1382. Balance a Binary Search Tree
Medium
Given the
root of a binary search tree, return a balanced binary search tree with the same node values. If there is more than one answer, return any of them.A binary search tree is balanced if the depth of the two subtrees of every node never differs by more than
1.Example 1:
Input: root = [1,null,2,null,3,null,4,null,null]
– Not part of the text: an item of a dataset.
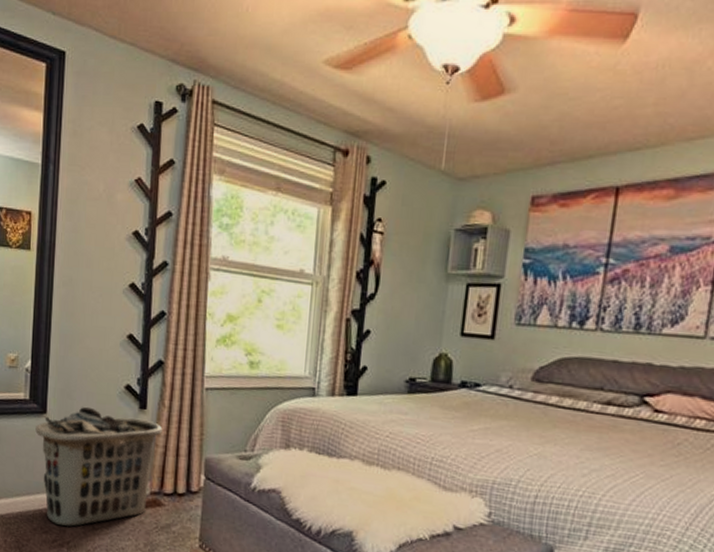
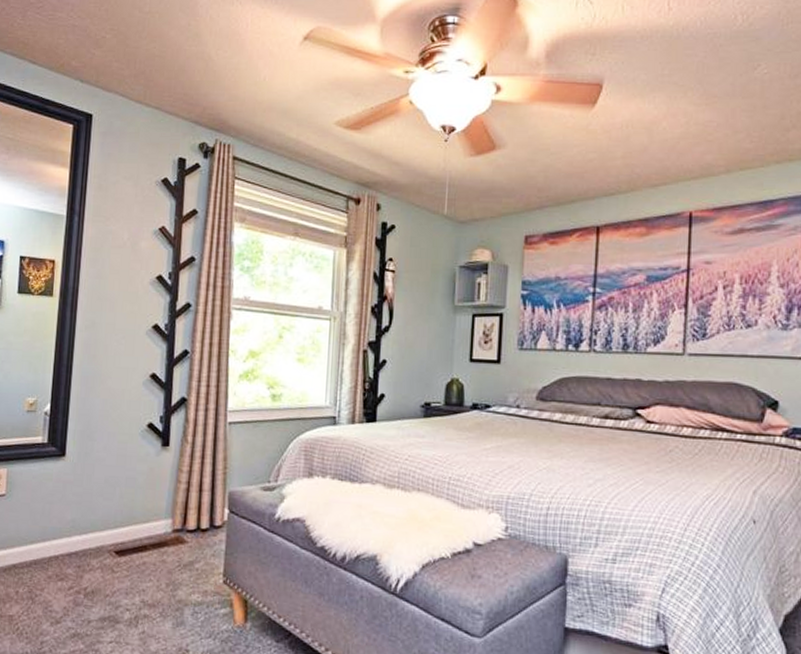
clothes hamper: present [35,406,163,527] -> none [53,447,186,572]

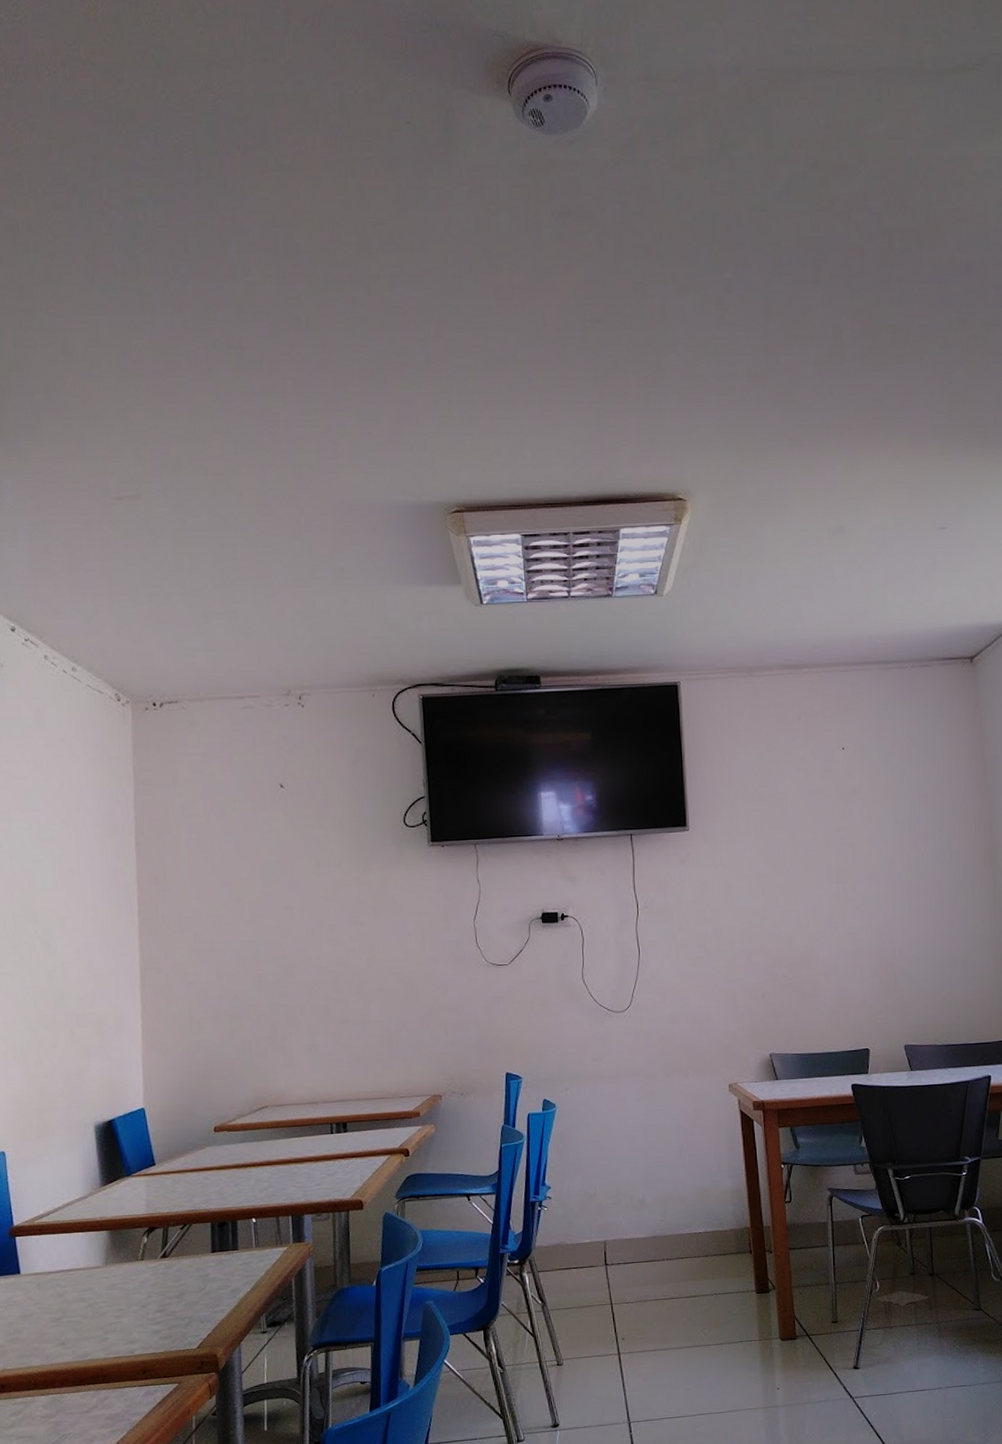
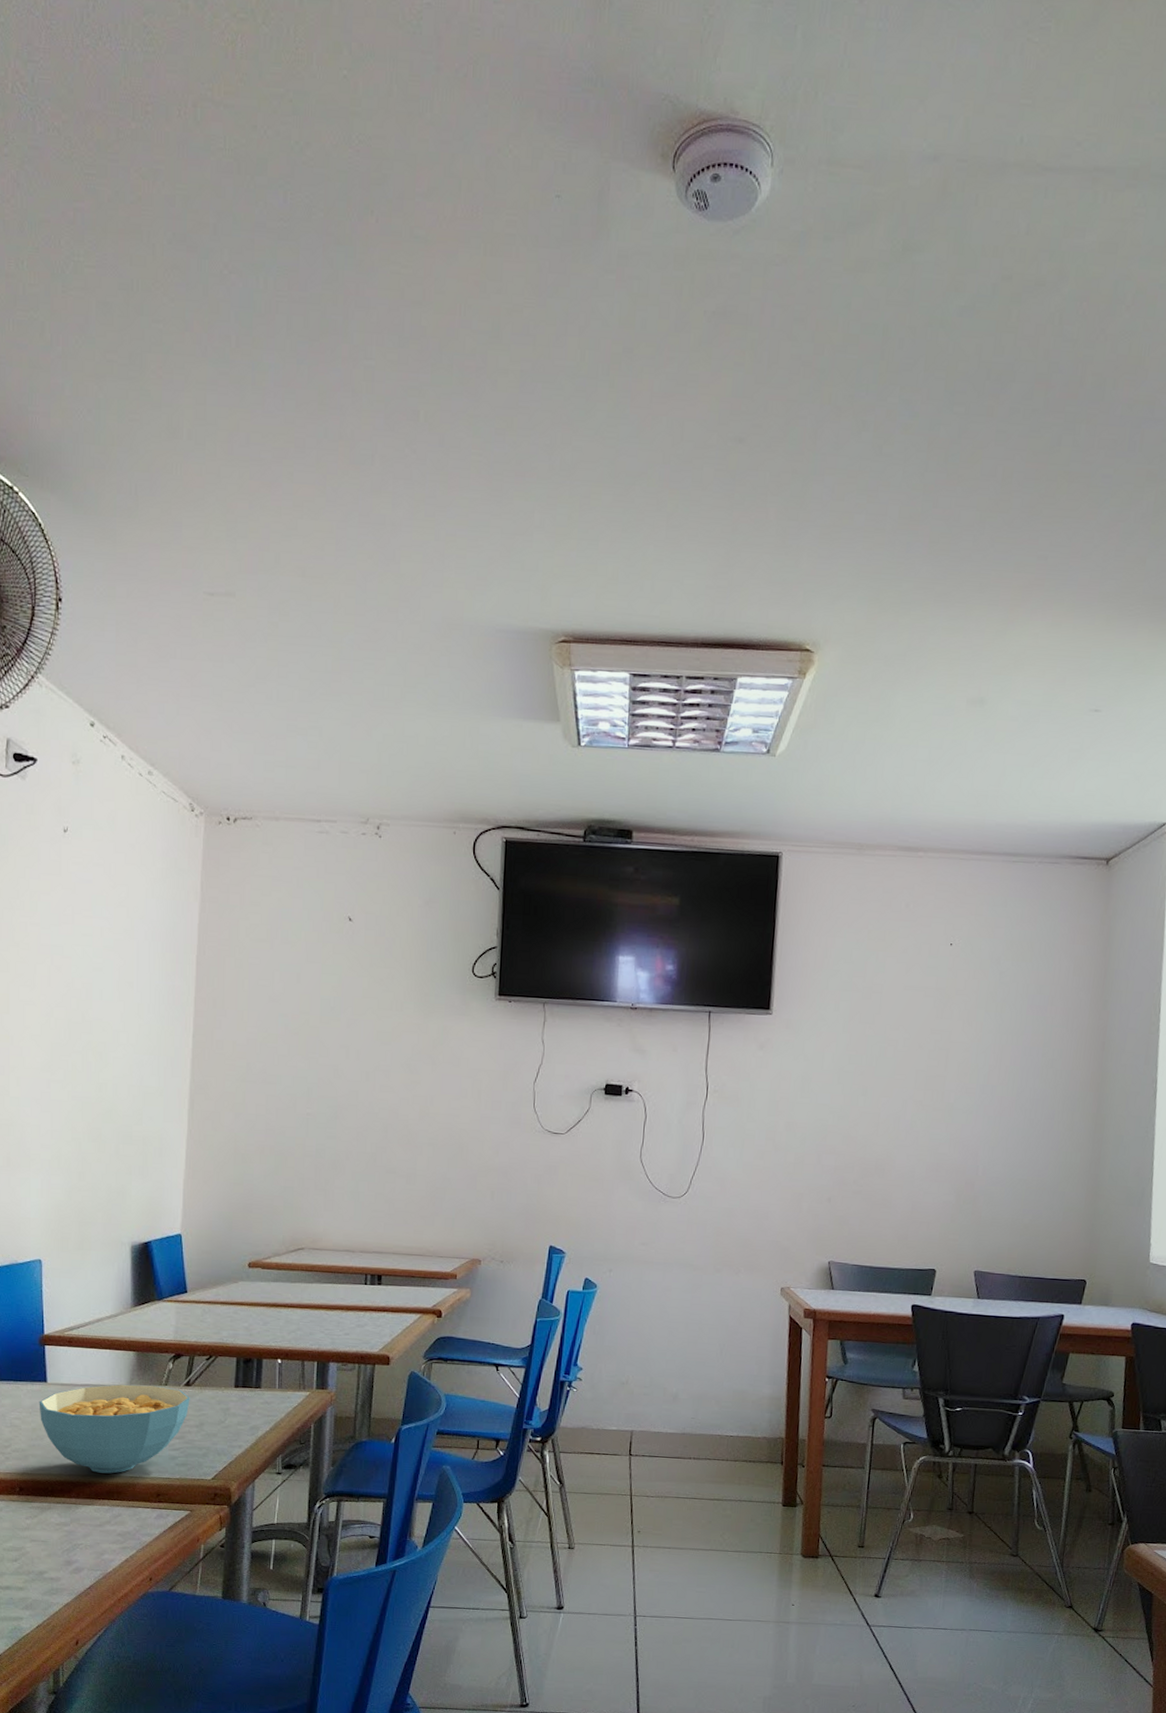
cereal bowl: none [13,1261,168,1359] -> present [39,1384,190,1474]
Output: [2,1,3,null,null,null,4]
Explanation: This is not the only correct answer, [3,1,4,null,2] is also correct.
Example 2:
Input: root = [2,1,3]
Output: [2,1,3]
Constraints:
- The number of nodes in the tree is in the range
[1, 10^4]. 1 <= Node.val <= 10^5
/**
* Definition for a binary tree node.
* type TreeNode struct {
* Val int
* Left *TreeNode
* Right *TreeNode
* }
*/
func balanceBST(root *TreeNode) *TreeNode {
arr := make([]int, 0)
var helper func(*TreeNode)
helper = func(root *TreeNode) {
if root == nil { return }
arr = append(arr, root.Val)
helper(root.Left)
helper(root.Right)
}
helper(root) // 將樹變成陣列
sort.Ints(arr) // 由小至大進行排序
var combine func([]int) *TreeNode // 陣列左邊 = 比 mid 小,Left child
combine = func(arr []int) *TreeNode {
if len(arr) == 0 { return nil }
if len(arr) == 1 {
return &TreeNode{ Val: arr[0] }
}
mid := len(arr) / 2
left := combine(arr[:mid])
right := combine(arr[mid+1:])
return &TreeNode{
Val: arr[mid],
Left : left,
Right : right,
}
}
return combine(arr)
}